### The input

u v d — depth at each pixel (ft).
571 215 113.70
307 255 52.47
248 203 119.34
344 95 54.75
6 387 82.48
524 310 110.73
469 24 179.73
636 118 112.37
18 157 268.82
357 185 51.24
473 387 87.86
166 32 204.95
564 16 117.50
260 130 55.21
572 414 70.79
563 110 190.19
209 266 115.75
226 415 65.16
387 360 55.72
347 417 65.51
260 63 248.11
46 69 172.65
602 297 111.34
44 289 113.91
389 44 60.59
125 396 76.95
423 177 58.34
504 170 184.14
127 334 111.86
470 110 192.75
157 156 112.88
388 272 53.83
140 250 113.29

### Problem requirements
Exactly the lines from the one with "563 110 190.19" through the final line of the entries are to be returned, both ends included.

### Expected answer
563 110 190.19
209 266 115.75
226 415 65.16
387 360 55.72
347 417 65.51
260 63 248.11
46 69 172.65
602 297 111.34
44 289 113.91
389 44 60.59
125 396 76.95
423 177 58.34
504 170 184.14
127 334 111.86
470 110 192.75
157 156 112.88
388 272 53.83
140 250 113.29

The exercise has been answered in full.